▸ **Selected text**
.....
- Born: 1960 (age 65–66) Japan
- Occupation: Composer

= Asako Hirabayashi =

Asako Hirabayashi (born 1960) is a Japanese-American contemporary composer, librettist, and harpsichordist.

== Early life and training ==

Hirabayashi was born in Japan and began composing and playing piano at age 7. She graduated from college in Japan as a composition major. She encountered the harpsichord in Japan, and adopted it as a good fit for her small hands and her desire to play on rare instruments. She moved to the United States in order to study harpsichord performance and composition at the Juilliard School in the 1990s. She earned a doctorate degree from Juilliard writing a dissertation titled, "Ornamentation in the harpsichord music of William Byrd."

== Career ==
In the early 2000s, she moved to Minnesota where she became an active member of the Japan America Society of Minnesota. She performs locally, nationally and internationally, while composing and teaching. Her most recognized compositions include an opera, a Concerto for Four Harpsichords and Strings, and solo harpsichord and chamber pieces.
.....
▸ **What you will do**
a – According to the Asako Hirabayashi biography, what was the title of her Juilliard dissertation?
b – Extend the Asako Hirabayashi biography beyond its final sentence.
The records after this point are separate material, unrelated to the Asako Hirabayashi biography.
.....
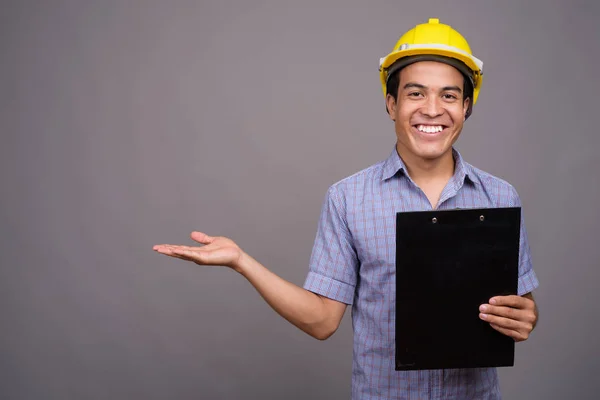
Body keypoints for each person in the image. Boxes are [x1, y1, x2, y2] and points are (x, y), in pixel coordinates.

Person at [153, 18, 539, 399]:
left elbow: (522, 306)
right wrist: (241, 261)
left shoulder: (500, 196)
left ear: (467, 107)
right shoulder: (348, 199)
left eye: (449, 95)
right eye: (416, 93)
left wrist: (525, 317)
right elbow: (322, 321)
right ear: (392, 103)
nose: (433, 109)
.....
▸ **Responses per task**
a – "Ornamentation in the harpsichord music of William Byrd."

b –
Hirabayashi's interest in historical instruments led her to collaborate with violinist Margaret Humphrey. They started the duo Cerulean Fire in 2012. Their mission is to provide the highest quality of music as well as increase the general public's awareness and appreciation of concerts with historical instruments. In 2014 Hirabayashi took over producing a "Music and Flower" show with the group Sogetsu Ikebana Group. This show had been started by her friend Eiji Ikeda, a violist of the Minnesota Orchestra.

Performing her own compositions and other works, Asako makes regular appearances at the Baroque Room in Minneapolis. She performed in Japan, Carnegie Hall, London, and several global venues. She regularly collaborates with string players and other performers.

Hirabayashi teaches in her studio at the Saint Paul Conservatory.

== Musical style ==

Hirabayashi's musical style blends distinct melodic lines and traditional rhythms with structures built from the textures of Ligeti and spectralist composers.

Hirabayashi composes music for solo harpsichord and combinations of chamber instruments.

She composed and performed all the works for the CD The Harpsichord in the New Millennium.

== Selected works ==

- The Harpsichord in the New Millennium (2010, Albany Records) – Hirabayashi composed and performed on the twenty-four tracks for harpsichord, violin, and fortepiano. Her aesthetic combines traditional forms, genres (i.e. tango, siciliano), with new timbres to bring about distinctive and engaging works. One piece is "Tango for Harpsichord and Fortepiano."
- Yukionna – (2015) – Hirabayashi wrote and composed the opera Yukionna, based on an ancient Japanese folktale. The libretto was written by Steven Epp of Theatre de la Jeune Lune. It reimagines the tragedy of the Snow Witch Yukionna. The work blends Western opera style with Japanese arias and music.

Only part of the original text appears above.